===== DATA TO EXAMINE =====

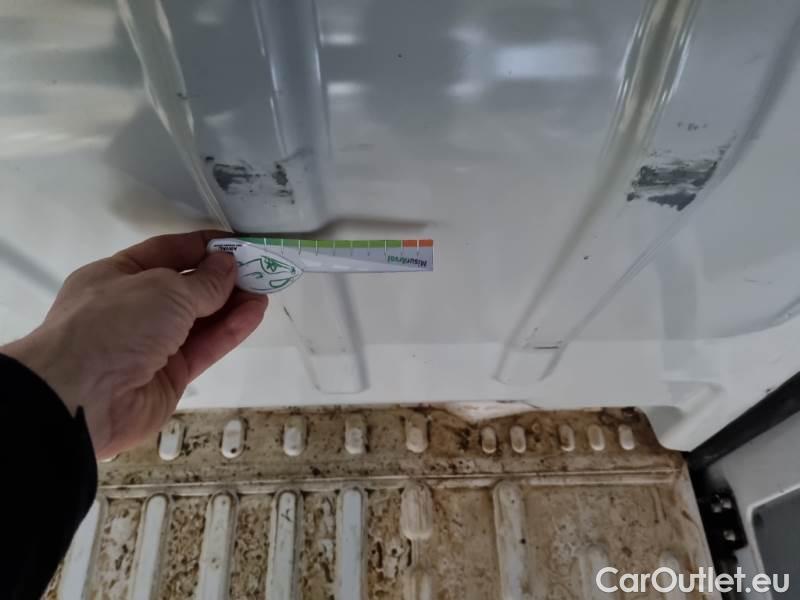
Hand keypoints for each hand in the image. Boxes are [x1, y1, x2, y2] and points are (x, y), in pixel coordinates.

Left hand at [1, 231, 267, 458]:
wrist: (81, 398)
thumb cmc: (113, 324)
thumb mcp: (162, 289)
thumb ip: (203, 281)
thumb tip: (227, 267)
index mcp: (117, 276)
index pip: (167, 252)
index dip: (203, 247)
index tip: (238, 244)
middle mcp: (133, 308)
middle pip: (187, 288)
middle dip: (223, 278)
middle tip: (260, 269)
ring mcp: (152, 344)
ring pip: (200, 319)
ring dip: (232, 304)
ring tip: (265, 290)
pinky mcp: (170, 376)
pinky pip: (205, 347)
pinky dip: (230, 331)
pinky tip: (254, 314)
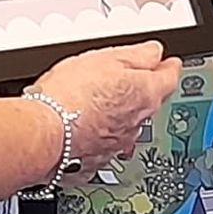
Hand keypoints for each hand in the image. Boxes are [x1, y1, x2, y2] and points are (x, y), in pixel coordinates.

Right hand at [31, 41, 181, 173]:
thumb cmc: (69, 95)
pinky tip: (82, 126)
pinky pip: (103, 144)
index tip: (170, 63)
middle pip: (149, 103)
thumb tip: (155, 53)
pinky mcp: (95, 161)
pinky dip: (98, 135)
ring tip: (98, 101)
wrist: (42, 133)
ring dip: (118, 114)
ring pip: (126, 125)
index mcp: (144, 96)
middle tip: (131, 78)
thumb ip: (138, 55)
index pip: (170, 78)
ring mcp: (116, 145)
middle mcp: (136, 124)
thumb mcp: (107, 57)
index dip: (169, 66)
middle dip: (143, 91)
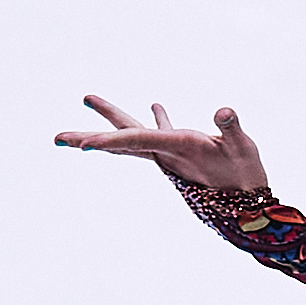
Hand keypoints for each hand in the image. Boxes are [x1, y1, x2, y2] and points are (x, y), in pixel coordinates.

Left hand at [53, 95, 268, 191]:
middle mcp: (165, 154)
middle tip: (55, 138)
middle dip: (87, 138)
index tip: (82, 146)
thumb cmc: (246, 177)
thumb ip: (232, 130)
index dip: (108, 141)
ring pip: (131, 134)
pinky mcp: (181, 153)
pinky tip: (154, 104)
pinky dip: (153, 119)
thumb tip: (224, 112)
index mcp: (176, 149)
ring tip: (87, 97)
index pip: (135, 141)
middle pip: (119, 141)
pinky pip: (157, 132)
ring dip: (109, 117)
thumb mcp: (242, 150)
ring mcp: (170, 154)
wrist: (249, 207)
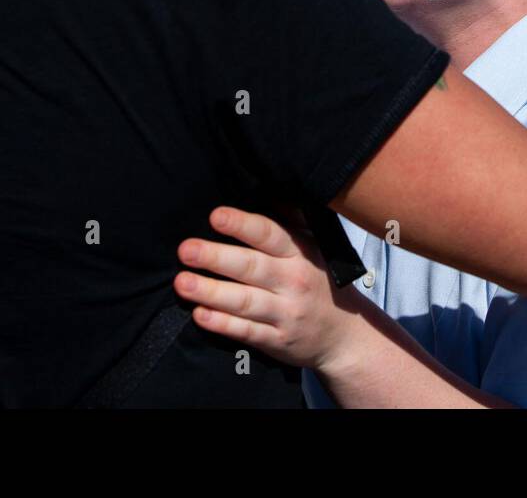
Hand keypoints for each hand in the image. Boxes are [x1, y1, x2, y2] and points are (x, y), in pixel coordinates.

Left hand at [174, 206, 360, 369]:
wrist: (344, 336)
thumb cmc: (320, 282)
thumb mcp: (316, 248)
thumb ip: (291, 221)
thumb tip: (265, 187)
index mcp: (300, 253)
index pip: (269, 235)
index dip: (242, 225)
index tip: (216, 216)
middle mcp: (293, 281)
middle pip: (251, 267)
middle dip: (216, 257)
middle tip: (186, 250)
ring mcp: (285, 313)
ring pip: (243, 301)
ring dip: (211, 291)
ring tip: (181, 282)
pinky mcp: (276, 340)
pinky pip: (246, 332)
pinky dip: (222, 324)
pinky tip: (200, 314)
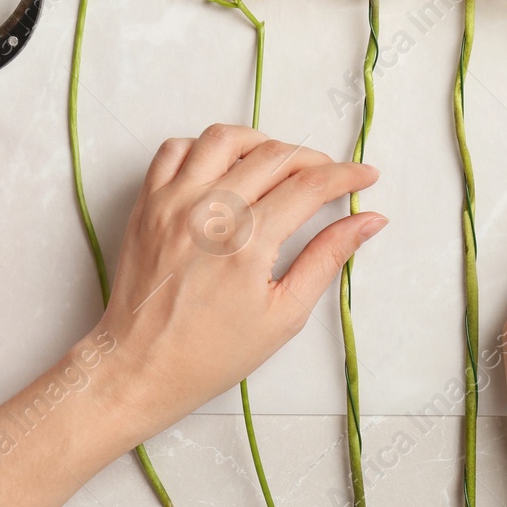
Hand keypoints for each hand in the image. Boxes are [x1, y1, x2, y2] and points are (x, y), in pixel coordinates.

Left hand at [0, 124, 384, 506]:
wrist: (137, 368)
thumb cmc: (212, 353)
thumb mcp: (284, 315)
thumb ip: (328, 259)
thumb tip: (369, 220)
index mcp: (247, 241)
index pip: (310, 185)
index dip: (346, 175)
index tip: (365, 176)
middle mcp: (209, 210)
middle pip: (274, 155)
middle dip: (313, 159)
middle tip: (329, 176)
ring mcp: (172, 201)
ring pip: (224, 138)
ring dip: (260, 142)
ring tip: (277, 164)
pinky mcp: (147, 203)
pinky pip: (175, 149)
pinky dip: (204, 148)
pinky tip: (223, 169)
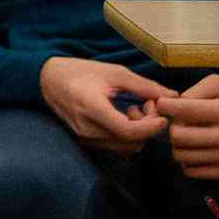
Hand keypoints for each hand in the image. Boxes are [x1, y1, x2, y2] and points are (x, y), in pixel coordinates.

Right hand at [41, 56, 173, 153]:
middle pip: (130, 142)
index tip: (162, 115)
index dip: (151, 127)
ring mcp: (84, 137)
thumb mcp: (112, 72)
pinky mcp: (85, 141)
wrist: (45, 79)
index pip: (128, 131)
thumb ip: (143, 85)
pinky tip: (124, 116)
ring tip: (135, 110)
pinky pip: (115, 146)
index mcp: (91, 107)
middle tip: (148, 105)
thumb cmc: (78, 71)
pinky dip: (127, 135)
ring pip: (125, 147)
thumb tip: (172, 96)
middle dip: (147, 127)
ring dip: (138, 132)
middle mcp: (86, 128)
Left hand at [154, 74, 218, 181]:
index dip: (164, 105)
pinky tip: (194, 149)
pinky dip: (187, 161)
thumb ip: (192, 91)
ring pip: (182, 155)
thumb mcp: (218, 86)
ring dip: (177, 145)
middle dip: (171, 127)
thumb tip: (170, 105)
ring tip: (185, 136)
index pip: (182, 110)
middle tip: (178, 123)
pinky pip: (192, 171)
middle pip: (178, 136)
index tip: (162, 104)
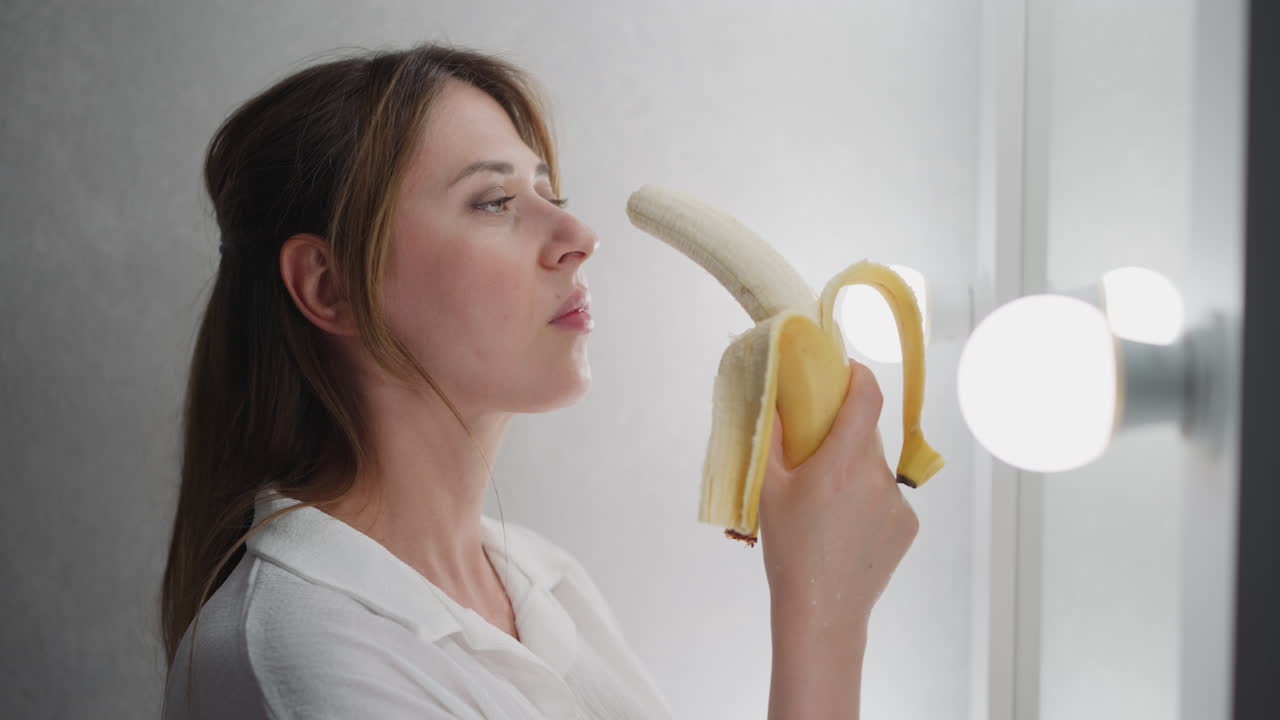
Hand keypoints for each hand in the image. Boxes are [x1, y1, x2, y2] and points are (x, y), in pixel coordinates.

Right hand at [758, 357, 919, 640]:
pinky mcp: (908, 526)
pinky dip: (867, 501)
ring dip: (853, 472)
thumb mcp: (769, 492)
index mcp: (841, 463)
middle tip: (814, 452)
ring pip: (874, 468)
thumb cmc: (789, 551)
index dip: (859, 375)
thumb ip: (770, 439)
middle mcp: (876, 477)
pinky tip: (844, 528)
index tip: (844, 370)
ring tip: (826, 505)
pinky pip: (886, 498)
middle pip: (865, 435)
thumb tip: (772, 400)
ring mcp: (897, 502)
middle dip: (842, 434)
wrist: (822, 612)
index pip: (867, 398)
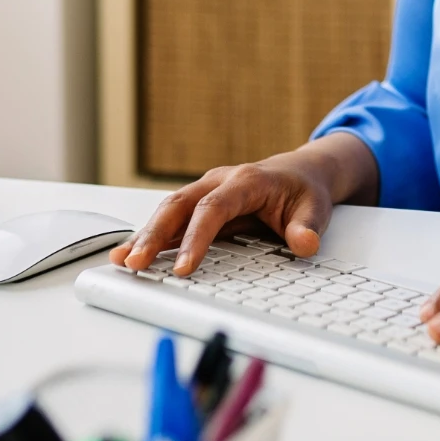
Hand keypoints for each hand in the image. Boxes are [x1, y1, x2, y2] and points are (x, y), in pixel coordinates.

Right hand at [115, 132, 377, 275]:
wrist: (300, 172)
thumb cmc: (304, 191)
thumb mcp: (316, 208)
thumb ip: (308, 227)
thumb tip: (305, 244)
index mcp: (246, 181)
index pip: (214, 208)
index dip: (197, 237)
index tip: (185, 268)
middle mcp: (219, 181)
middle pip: (179, 205)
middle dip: (155, 234)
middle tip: (135, 263)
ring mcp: (206, 191)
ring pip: (169, 210)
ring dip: (146, 235)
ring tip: (123, 261)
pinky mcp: (199, 204)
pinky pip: (171, 218)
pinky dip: (151, 235)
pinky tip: (130, 253)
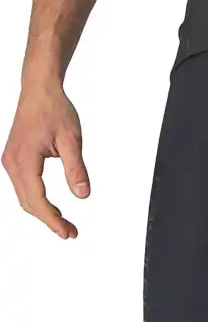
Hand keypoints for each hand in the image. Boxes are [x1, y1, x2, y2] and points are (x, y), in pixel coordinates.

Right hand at [2, 83, 89, 238]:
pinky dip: (36, 199)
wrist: (40, 88)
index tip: (68, 232)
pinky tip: (51, 205)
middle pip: (28, 203)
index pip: (38, 200)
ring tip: (63, 222)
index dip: (53, 220)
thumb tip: (82, 194)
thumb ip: (76, 168)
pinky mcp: (14, 158)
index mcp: (24, 160)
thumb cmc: (54, 108)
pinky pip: (23, 186)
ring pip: (24, 196)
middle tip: (70, 231)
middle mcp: (13, 163)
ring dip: (42, 211)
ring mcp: (11, 161)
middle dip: (49, 220)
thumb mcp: (71, 138)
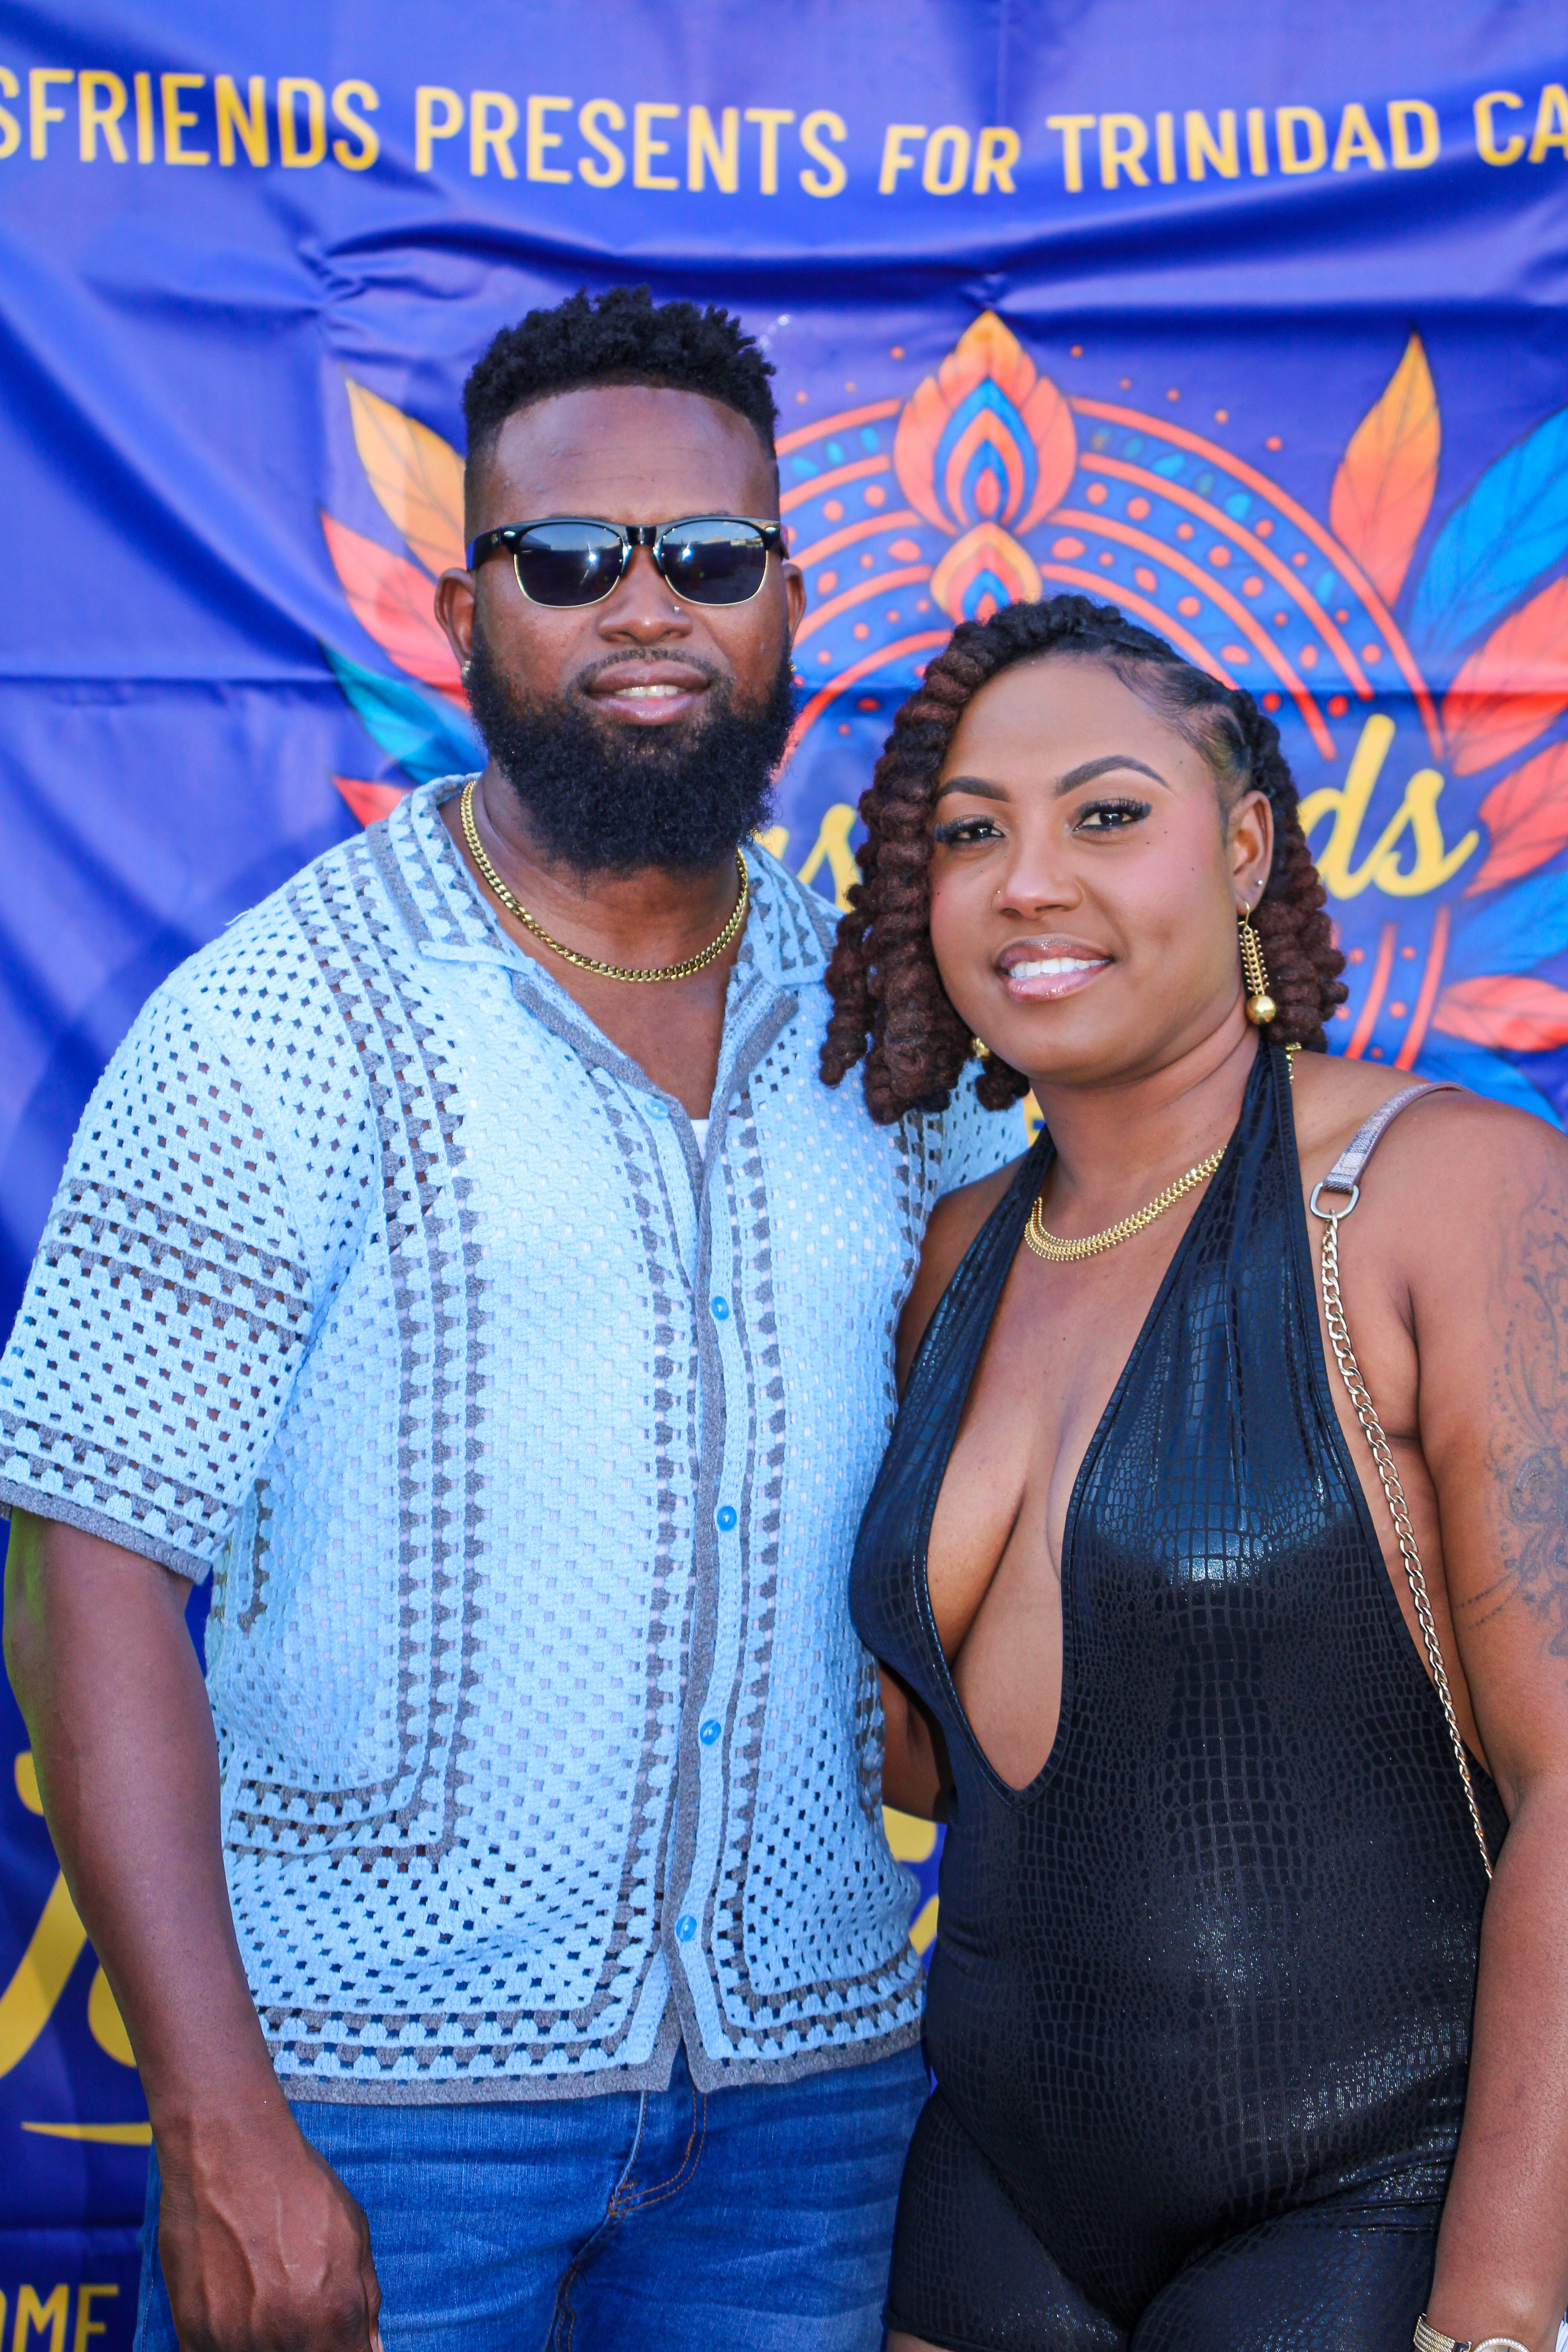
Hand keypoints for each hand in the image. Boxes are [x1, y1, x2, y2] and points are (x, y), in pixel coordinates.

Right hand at [155, 2105, 381, 2351]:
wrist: (229, 2154)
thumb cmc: (297, 2186)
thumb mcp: (352, 2234)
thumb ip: (365, 2300)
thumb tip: (372, 2348)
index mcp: (336, 2314)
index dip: (347, 2351)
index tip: (337, 2338)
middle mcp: (288, 2337)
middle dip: (310, 2346)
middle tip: (298, 2312)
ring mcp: (237, 2341)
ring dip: (270, 2346)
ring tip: (265, 2304)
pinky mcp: (194, 2335)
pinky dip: (229, 2345)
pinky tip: (237, 2314)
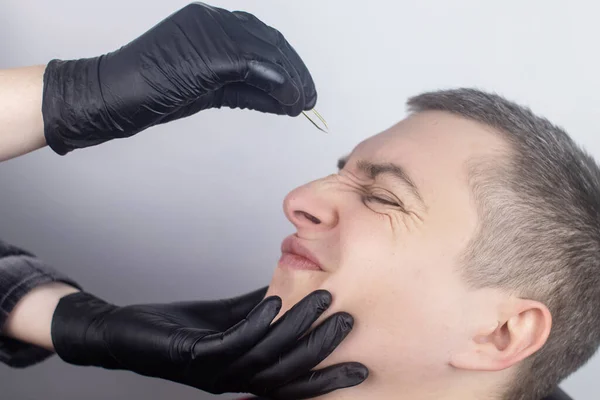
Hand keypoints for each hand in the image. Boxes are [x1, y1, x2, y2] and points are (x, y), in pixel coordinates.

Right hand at [42, 2, 316, 154]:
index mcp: (210, 23)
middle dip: (296, 73)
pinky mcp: (209, 52)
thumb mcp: (208, 89)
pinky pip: (256, 67)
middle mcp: (213, 20)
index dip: (287, 64)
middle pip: (271, 43)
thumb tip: (283, 99)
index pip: (261, 39)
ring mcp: (211, 33)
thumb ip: (245, 89)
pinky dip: (278, 85)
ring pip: (267, 54)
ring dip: (292, 82)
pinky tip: (290, 101)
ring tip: (304, 103)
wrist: (111, 95)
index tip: (300, 86)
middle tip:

=====

◆ PROBLEM STATEMENT:
Omit every picture, and please return the entries exactly from the first line through the line with "index tip: (238, 244)", both included.

◆ EXERCISE RESPONSE:
Hand keypoints for each hand in the image. Boxes are [x1, y1, x2, y2] and points are (x, y), in pixel coordinates.

Left hand at [1, 231, 267, 458]:
wrist: (81, 398)
thumb cmc: (113, 324)
thumb mcp: (162, 289)
thumb ip: (203, 281)
thumb tip: (227, 267)
index mcp: (117, 276)
index pip: (167, 252)
index dip: (203, 247)
index tip: (238, 244)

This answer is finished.